Some quotes from the user testing:
"It sounds like a secret"
"I get the message in the bottle idea"
"It feels precious, so i’m more thoughtful of what I say into it"
"I like that I learnt something I wasn’t looking to learn"
"I would like some insignia of the previous recorder"
"Does this stay only between Alex and me?"
"I’m just going to be brutally honest ok?"
"I wish I could leave it in my house for myself- kind of like an audio photograph, and then many years later listen to it"
"There is something intensely personal about this experience"
"Oh, I love the lo-fi sound, cause history always has and always will sound like this"
Stopping, thinking and remembering: New conversations in tech
Over the past year, I have tried to articulate better every single day, my viewpoint that is embedded and at the core of not just my thesis but also my approach to design. Having not been comfortable with the tag of “designer as a problem solver” or “an artist” I have often found myself stuck somewhere in the middle, not really being able to clearly define this viewpoint.

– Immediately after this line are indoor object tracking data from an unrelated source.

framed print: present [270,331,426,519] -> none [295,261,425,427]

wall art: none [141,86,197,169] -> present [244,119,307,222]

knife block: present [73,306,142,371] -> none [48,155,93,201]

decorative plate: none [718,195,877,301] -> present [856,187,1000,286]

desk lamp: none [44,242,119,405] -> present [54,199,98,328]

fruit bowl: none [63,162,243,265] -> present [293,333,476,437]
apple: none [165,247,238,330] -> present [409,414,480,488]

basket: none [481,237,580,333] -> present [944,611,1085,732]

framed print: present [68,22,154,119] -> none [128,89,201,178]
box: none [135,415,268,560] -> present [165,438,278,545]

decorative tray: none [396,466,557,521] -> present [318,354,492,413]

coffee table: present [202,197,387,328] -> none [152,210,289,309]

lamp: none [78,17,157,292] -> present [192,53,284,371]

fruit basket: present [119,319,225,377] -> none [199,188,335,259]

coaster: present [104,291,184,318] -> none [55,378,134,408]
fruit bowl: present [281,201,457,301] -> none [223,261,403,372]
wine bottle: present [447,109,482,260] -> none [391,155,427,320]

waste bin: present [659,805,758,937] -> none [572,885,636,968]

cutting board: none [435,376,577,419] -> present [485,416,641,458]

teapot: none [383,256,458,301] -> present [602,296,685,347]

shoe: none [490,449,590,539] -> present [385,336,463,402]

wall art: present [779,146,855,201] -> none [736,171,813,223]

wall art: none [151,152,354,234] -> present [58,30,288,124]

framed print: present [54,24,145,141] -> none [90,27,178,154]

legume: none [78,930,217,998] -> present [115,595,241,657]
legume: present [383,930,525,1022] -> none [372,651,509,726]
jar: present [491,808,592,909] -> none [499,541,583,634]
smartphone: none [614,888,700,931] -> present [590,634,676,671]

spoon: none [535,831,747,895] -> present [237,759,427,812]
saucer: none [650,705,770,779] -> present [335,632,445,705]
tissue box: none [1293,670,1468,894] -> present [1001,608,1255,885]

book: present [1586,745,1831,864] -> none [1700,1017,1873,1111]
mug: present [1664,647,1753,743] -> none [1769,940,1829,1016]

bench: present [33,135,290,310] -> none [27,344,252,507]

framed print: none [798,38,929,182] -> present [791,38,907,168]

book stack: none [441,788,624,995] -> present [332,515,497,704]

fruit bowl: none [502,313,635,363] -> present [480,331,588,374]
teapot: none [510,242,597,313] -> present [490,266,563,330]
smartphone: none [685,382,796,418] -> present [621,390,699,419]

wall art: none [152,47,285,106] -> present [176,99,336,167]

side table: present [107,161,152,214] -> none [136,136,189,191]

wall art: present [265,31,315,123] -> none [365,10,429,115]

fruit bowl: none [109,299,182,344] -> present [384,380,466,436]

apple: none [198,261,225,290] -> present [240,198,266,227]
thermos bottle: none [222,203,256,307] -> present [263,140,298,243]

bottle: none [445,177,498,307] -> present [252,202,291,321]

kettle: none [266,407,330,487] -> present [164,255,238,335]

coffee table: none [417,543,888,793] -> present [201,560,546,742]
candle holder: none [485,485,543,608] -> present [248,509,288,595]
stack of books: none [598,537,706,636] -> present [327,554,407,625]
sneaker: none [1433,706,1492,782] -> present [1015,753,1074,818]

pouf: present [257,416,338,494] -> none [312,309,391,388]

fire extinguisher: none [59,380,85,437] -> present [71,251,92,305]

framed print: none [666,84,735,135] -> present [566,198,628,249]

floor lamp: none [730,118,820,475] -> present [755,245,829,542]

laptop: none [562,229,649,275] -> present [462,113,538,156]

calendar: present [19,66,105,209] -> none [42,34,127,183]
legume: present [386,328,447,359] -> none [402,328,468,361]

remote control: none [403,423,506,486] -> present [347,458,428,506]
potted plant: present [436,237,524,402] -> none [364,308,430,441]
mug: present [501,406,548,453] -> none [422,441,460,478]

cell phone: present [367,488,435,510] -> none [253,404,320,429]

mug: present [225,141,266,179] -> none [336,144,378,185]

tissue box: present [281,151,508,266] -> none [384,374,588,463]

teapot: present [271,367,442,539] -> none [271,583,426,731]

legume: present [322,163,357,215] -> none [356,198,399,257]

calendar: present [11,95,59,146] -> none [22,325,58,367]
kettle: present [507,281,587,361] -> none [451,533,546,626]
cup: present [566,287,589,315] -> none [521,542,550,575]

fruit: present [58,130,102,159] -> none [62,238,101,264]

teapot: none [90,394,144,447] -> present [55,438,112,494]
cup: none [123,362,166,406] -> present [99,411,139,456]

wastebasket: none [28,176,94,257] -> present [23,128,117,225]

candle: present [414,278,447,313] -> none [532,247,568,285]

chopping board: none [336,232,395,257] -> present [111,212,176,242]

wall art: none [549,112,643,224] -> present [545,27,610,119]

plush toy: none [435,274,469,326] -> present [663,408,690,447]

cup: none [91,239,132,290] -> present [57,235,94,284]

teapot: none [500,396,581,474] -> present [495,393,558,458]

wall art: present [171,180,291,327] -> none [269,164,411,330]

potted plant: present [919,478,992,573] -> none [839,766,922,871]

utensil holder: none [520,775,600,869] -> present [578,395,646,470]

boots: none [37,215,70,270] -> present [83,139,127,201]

However, since the final presentations are merely a month’s distance, I am forcing myself to clarify this viewpoint, in order to get others to understand the motivations behind my process. Yesterday I came across articles by two people much more articulate than I am, expressing what I have been trying so hard to get at. In an article titled Machines of Laughter and Forgetting, Evgeny Morozov writes:
"Alas, most designers, following Wilde, think of technologies as nothing more than mechanical slaves that must maximize efficiency. But some are realizing that technologies don’t have to be just trivial problem-solvers: they can also be subversive troublemakers, making us question our habits and received ideas…
..While devices-as-problem-solvers seek to avoid friction, devices-as-troublemakers seek to create an “aesthetic of friction” that engages users in new ways. Will such extra seconds of thought — nay, contemplation — slow down civilization? They well might. But who said that stopping to catch a breath on our way to the abyss is not a sensible strategy?”
"The new connected is to be disconnected. Deadspots are the new hotspots.
Moving toward is moving away, and hence, the notion of density and progress has changed. It’s our job to pause, coordinate, and design opportunities for chance”
Reading these emerging thoughts in tech, not only gave me a sense of validation but also motivated me to continue trying to clarify, frame, articulate and express my outlook at the role of technology in design.